This exercise asks for every line of the material that includes the word "down".
== EXTRACTED RECORDS ==
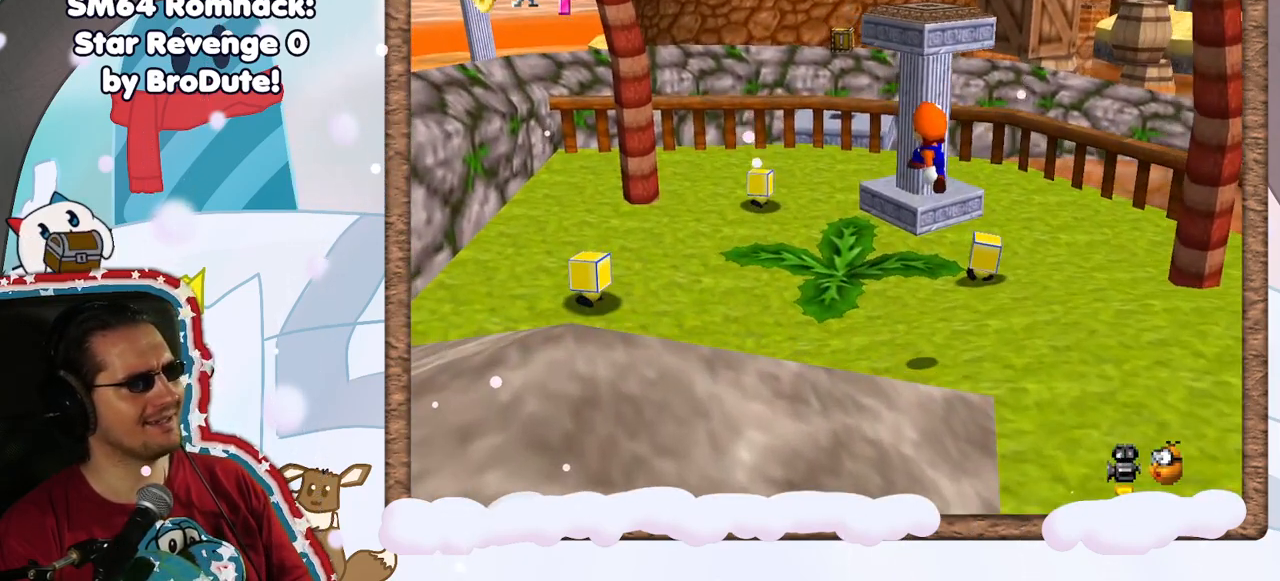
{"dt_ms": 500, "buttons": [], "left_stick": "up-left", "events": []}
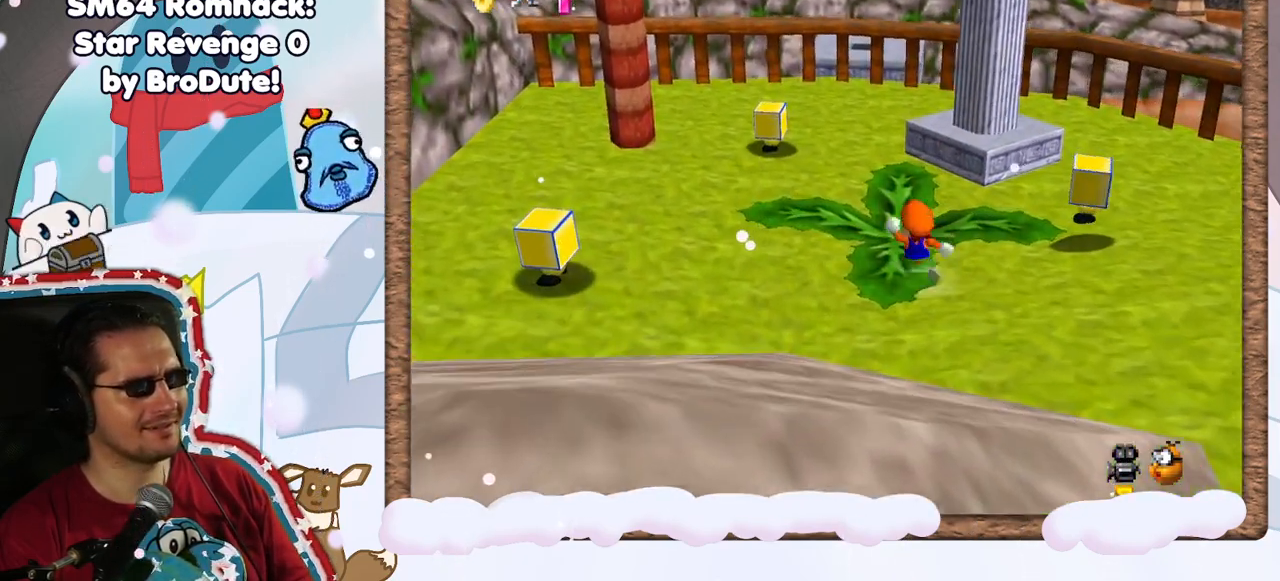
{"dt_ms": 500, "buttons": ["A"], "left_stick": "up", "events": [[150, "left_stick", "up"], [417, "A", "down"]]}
===
== EXTRACTED RECORDS ==
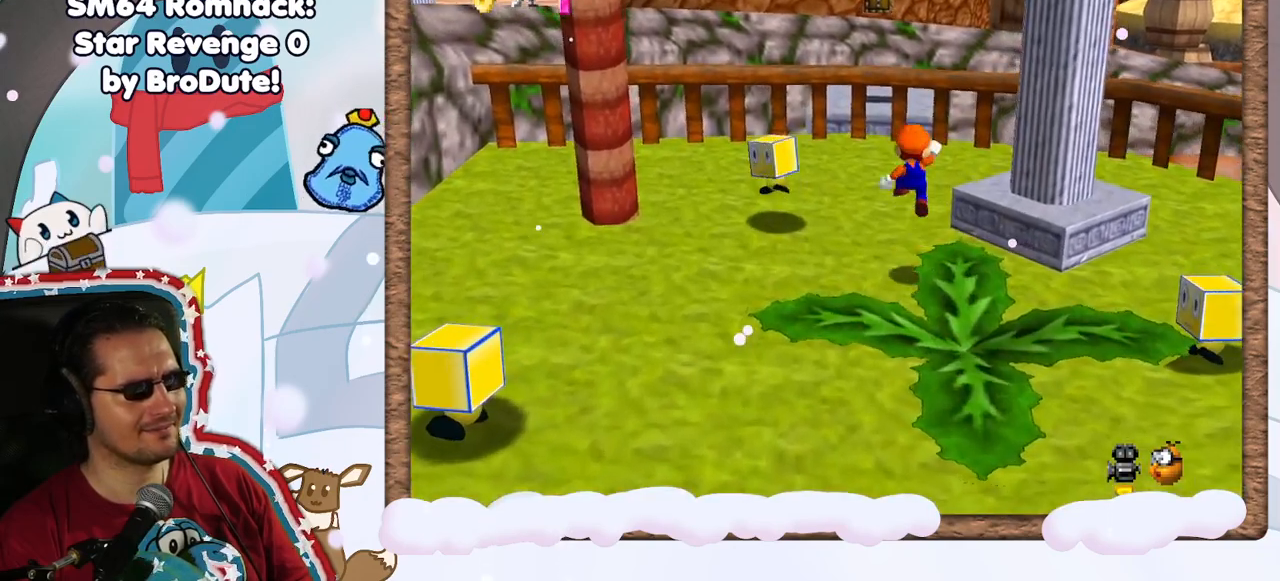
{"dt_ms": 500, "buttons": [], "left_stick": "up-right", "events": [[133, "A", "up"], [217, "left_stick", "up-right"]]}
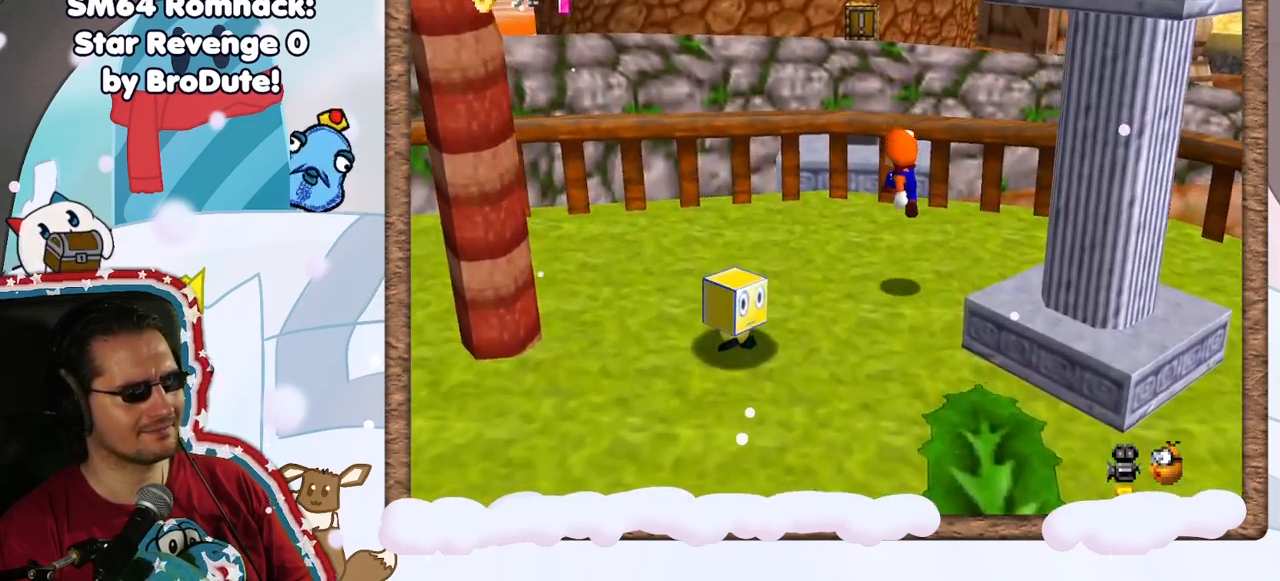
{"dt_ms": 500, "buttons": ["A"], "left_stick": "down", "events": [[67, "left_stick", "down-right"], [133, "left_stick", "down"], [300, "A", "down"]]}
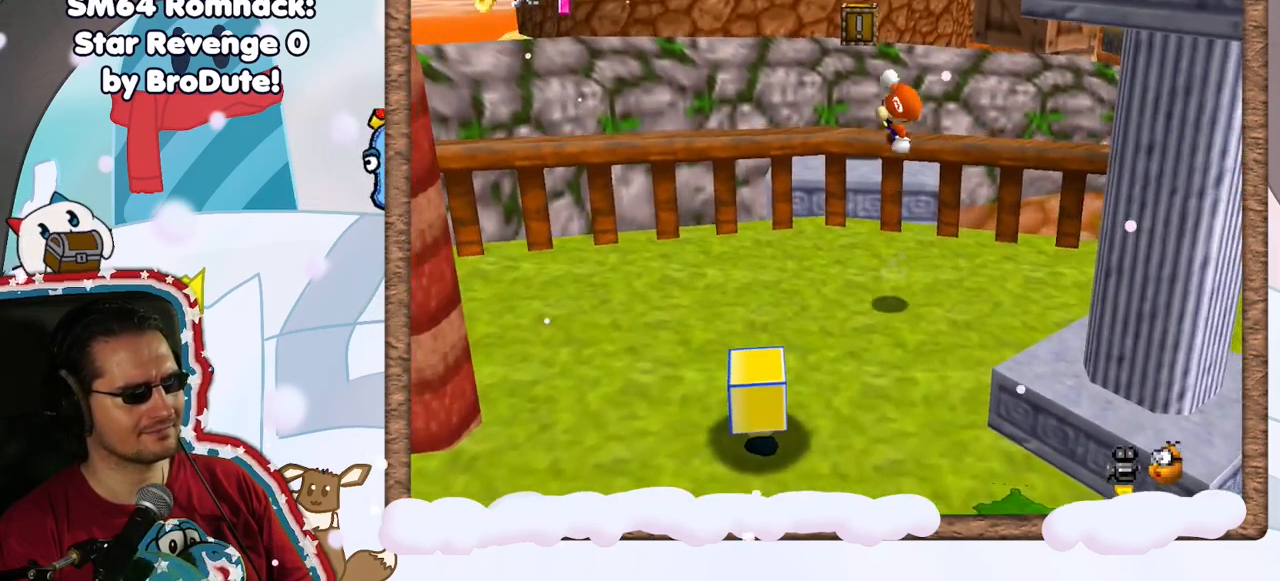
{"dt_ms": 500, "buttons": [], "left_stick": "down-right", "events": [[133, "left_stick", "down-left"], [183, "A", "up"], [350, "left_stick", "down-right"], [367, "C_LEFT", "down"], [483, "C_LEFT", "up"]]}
===
REPLY TO THE EXERCISE =
{"dt_ms": 500, "buttons": ["A"], "left_stick": "up", "events": [[150, "left_stick", "up"], [417, "A", "down"]]}
{"dt_ms": 500, "buttons": ["A"], "left_stick": "down", "events": [[67, "left_stick", "down-right"], [133, "left_stick", "down"], [300, "A", "down"]]}
{"dt_ms": 500, "buttons": [], "left_stick": "down-right", "events": [[133, "left_stick", "down-left"], [183, "A", "up"], [350, "left_stick", "down-right"], [367, "C_LEFT", "down"], [483, "C_LEFT", "up"]]}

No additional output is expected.